[What the task requires] Every line below that carries the word "nicht" needs to be copied.

[Information supplied]
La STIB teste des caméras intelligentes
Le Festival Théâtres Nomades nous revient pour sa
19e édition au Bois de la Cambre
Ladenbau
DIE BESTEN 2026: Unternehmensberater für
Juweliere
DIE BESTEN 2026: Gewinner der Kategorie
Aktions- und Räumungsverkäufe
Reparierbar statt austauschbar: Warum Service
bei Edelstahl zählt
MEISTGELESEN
* * *
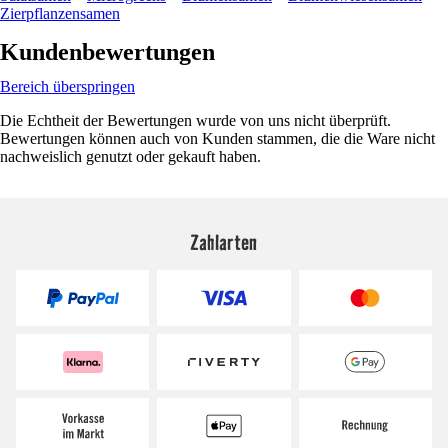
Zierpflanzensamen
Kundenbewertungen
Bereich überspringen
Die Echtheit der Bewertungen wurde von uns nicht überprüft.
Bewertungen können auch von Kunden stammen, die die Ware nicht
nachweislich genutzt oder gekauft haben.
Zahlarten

[Answer below]
Die Echtheit der Bewertungen wurde von uns nicht überprüft.
Bewertungen können auch von Kunden stammen, die die Ware nicht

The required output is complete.